An NHL pioneer says he’s retiring the hopes of working to bring to light a problem plaguing remote First Nations.
Jordin Tootoo has seen the suicide epidemic in remote Indigenous communities firsthand.
In August 2002, Tootoo was about to begin his final season as a Brandon Wheat King after being drafted by the Nashville Predators when his older brother Terence died by suicide at the age of 22.
That’s one of the reasons why, 16 years later, Tootoo is stepping away from professional hockey to try and provide a solution to the crisis.
“This is an epidemic that we need to put a standstill to. The process is going to take time,” Tootoo said on the CJOB Sports Show Friday night.
“For me to give back and to reach out to a lot of people who are struggling, I’ve been there. I’ve been on the dark side, but there’s always light at the end of the tunnel.

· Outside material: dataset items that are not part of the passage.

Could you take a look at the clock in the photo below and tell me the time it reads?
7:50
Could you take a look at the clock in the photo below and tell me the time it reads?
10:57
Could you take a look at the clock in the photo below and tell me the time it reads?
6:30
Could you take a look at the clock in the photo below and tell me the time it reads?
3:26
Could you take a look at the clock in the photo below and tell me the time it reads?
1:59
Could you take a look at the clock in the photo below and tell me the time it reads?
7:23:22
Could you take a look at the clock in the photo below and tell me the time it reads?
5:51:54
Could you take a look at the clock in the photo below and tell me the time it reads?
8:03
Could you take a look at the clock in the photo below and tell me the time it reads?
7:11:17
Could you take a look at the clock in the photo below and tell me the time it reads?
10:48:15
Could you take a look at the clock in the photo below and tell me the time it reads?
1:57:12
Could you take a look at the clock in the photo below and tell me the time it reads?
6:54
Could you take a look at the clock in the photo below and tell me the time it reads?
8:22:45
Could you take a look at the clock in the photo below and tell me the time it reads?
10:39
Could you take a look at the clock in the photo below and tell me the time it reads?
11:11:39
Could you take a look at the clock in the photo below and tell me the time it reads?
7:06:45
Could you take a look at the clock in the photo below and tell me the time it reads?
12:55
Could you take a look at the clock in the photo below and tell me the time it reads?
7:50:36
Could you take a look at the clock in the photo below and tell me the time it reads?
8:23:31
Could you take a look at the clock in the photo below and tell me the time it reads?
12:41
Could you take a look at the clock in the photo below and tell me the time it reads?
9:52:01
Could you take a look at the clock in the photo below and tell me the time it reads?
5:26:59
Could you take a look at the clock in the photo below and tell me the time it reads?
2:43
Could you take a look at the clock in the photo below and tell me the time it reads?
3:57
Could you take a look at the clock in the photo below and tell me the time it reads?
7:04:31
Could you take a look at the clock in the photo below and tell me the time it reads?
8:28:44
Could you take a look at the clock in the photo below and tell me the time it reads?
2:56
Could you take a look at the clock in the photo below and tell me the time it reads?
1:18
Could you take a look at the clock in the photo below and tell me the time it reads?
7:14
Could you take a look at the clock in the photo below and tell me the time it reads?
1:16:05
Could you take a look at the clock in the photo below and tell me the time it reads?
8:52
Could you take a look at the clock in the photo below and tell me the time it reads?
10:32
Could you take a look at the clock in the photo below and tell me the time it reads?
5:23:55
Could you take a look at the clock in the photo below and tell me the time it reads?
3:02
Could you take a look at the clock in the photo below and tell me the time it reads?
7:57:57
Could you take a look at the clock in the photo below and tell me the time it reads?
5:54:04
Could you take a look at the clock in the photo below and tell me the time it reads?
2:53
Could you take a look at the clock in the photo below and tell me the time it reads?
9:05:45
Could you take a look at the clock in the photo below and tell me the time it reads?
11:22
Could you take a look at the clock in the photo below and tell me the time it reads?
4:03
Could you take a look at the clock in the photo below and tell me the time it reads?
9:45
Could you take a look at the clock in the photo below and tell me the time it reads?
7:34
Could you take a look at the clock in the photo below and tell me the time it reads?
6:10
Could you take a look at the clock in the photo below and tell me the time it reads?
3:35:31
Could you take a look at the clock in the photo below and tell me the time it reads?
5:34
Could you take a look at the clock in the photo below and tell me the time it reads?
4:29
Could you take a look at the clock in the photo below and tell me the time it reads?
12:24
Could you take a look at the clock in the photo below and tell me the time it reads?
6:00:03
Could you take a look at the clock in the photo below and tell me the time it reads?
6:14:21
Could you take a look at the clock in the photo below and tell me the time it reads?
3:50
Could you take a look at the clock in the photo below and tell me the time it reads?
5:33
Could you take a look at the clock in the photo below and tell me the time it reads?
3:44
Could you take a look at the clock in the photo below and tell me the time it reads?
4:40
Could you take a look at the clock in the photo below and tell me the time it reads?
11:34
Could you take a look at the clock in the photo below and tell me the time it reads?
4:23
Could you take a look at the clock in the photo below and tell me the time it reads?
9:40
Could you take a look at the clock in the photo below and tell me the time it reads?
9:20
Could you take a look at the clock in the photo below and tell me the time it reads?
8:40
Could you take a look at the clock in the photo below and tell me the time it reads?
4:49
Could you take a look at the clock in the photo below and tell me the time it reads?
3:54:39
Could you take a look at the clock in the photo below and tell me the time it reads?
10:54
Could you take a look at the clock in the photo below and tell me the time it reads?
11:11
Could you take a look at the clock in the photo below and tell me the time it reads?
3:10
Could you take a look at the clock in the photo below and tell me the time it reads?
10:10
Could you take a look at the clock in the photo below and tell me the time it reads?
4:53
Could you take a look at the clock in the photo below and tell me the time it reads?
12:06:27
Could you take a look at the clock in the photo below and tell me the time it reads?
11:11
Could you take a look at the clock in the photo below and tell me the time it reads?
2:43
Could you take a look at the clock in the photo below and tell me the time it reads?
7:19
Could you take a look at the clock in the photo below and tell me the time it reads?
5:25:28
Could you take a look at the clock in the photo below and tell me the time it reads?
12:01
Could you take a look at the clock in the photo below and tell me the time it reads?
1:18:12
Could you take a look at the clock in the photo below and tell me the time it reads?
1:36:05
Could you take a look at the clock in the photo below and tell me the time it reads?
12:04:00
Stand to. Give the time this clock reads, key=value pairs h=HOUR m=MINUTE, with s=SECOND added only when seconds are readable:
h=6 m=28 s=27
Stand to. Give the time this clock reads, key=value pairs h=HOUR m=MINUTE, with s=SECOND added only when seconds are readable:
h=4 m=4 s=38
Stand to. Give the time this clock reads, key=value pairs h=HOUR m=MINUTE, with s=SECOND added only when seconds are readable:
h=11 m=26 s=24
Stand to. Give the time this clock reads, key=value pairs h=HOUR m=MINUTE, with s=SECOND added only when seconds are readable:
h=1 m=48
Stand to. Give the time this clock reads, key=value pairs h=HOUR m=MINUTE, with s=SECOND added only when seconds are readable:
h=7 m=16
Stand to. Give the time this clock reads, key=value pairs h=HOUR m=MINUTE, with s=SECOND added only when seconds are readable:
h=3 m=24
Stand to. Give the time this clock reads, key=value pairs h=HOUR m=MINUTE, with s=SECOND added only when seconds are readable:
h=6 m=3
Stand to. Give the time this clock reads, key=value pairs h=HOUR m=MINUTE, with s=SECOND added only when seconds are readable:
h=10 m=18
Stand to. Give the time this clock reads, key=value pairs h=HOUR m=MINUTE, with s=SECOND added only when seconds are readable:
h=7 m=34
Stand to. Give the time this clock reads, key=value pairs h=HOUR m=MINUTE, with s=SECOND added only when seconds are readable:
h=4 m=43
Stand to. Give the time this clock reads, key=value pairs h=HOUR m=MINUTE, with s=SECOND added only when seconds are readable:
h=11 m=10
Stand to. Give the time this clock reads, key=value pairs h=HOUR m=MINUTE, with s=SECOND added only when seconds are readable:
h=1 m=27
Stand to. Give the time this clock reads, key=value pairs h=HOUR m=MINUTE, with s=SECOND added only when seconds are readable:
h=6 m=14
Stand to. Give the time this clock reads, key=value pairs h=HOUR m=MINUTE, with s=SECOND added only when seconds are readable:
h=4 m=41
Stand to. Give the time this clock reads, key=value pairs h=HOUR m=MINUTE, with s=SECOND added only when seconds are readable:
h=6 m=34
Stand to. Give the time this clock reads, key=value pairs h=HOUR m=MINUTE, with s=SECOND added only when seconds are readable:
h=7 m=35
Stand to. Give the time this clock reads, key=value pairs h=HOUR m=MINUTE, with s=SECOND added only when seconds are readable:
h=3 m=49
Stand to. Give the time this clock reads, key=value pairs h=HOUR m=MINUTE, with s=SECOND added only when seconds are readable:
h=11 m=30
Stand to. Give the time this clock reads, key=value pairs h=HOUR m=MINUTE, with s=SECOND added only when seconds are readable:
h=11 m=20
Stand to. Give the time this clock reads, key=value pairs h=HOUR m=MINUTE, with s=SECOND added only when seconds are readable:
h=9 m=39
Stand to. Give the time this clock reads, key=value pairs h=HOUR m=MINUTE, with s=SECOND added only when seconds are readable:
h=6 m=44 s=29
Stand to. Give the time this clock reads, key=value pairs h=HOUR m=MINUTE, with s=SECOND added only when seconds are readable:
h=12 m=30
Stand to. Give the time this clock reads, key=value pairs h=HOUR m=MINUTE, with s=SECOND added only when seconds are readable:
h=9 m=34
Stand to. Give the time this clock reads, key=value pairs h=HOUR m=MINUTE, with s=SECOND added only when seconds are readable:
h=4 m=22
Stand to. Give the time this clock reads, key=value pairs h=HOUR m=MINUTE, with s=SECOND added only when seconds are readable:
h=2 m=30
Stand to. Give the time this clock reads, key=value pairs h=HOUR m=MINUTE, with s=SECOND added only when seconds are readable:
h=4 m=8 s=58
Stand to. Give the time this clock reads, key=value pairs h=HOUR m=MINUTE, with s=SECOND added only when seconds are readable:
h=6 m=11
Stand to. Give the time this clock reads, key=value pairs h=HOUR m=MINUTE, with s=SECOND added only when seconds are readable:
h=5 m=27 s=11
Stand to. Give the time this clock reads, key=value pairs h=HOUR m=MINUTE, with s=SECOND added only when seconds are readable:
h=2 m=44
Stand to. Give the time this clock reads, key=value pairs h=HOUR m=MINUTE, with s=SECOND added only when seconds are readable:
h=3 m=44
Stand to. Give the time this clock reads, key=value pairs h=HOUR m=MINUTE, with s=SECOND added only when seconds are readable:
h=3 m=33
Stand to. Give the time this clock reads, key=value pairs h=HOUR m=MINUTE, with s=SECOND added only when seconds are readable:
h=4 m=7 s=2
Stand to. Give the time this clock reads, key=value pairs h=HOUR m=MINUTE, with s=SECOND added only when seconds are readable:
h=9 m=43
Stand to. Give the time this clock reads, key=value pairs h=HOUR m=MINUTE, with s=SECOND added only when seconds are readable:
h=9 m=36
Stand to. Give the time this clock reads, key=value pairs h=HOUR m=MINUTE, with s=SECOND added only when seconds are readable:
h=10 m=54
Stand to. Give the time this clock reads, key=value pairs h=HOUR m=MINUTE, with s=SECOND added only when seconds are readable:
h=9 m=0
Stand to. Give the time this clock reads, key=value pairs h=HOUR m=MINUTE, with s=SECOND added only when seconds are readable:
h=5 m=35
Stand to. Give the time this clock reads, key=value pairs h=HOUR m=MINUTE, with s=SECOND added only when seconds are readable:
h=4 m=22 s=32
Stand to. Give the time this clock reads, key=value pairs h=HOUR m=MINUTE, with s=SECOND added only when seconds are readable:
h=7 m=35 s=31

In order for life to change, you have to be willing to accept hard times and keep moving forward.”
Tootoo’s journey to become the first Inuk NHLer was a very unlikely one. Born in Churchill, Manitoba, in 1983, he spent his formative years in Rankin Inlet, Nunavut — a place he makes sure to get back to as often as he can.
“For a lot of these kids, in order to succeed in life when you grow up in an isolated community, sometimes you have to leave home knowing that home is always going to be home,” Tootoo explained. “It’s okay to leave to pursue your goals and your dreams. That’s part of the sacrifice.”
After playing AAA bantam in Alberta, he began his Wheat Kings career in 1999, and in 220 regular season games in Brandon, Tootoo tallied 93 goals, 116 assists and a whopping 874 penalty minutes.
“This is where my hockey career really took off,” Tootoo said. “Having the opportunity to be guided as a young hockey player by Kelly McCrimmon and the whole Wheat Kings organization, I have a lot of great memories.”
Tootoo chose Brandon as the location to announce his retirement from the NHL after 13 seasons, 161 points and 1,010 penalty minutes.
He hasn’t played a game since the 2017 playoffs with Chicago, but he felt now was the time to make it official.
“I’m at peace with myself. As a kid, I never envisioned my career being this long. I didn’t envision myself being a role model for the Indigenous communities,” Tootoo said.
“My goal was to do whatever it took to make it to the NHL. Being the first Inuk to put on a National Hockey League jersey was a huge honour. Every time I get back to the Keystone Centre and smell the cow poop when you walk into the arena, it brings back a lot of great memories. It’s just come full circle.”
Tootoo’s journey to get to where he is today has been filled with obstacles. Alcoholism was an issue in his family, and it stayed with him into his time in the NHL until he voluntarily entered the league’s substance abuse program in 2010.
He now has two daughters, and considers being a strong model for them among his top priorities.
“I’ve been sober for almost eight years,” Tootoo said. “It’s about changing the cycle for my family. That’s how it starts, and it’s just one step at a time. It takes time, things don’t happen overnight. It’s a hard process, but that’s part of life.”
Tootoo established the Team Tootoo Foundation during his career to help raise awareness for suicide prevention. He spends time in many remote communities, holding hockey camps and trying to change the culture.
“It’s part of Canada that a lot of people struggle with mental health and addiction, suicide, these issues are a national epidemic. I feel that, at this point in my life, it’s my calling to give back to a lot of these remote communities.”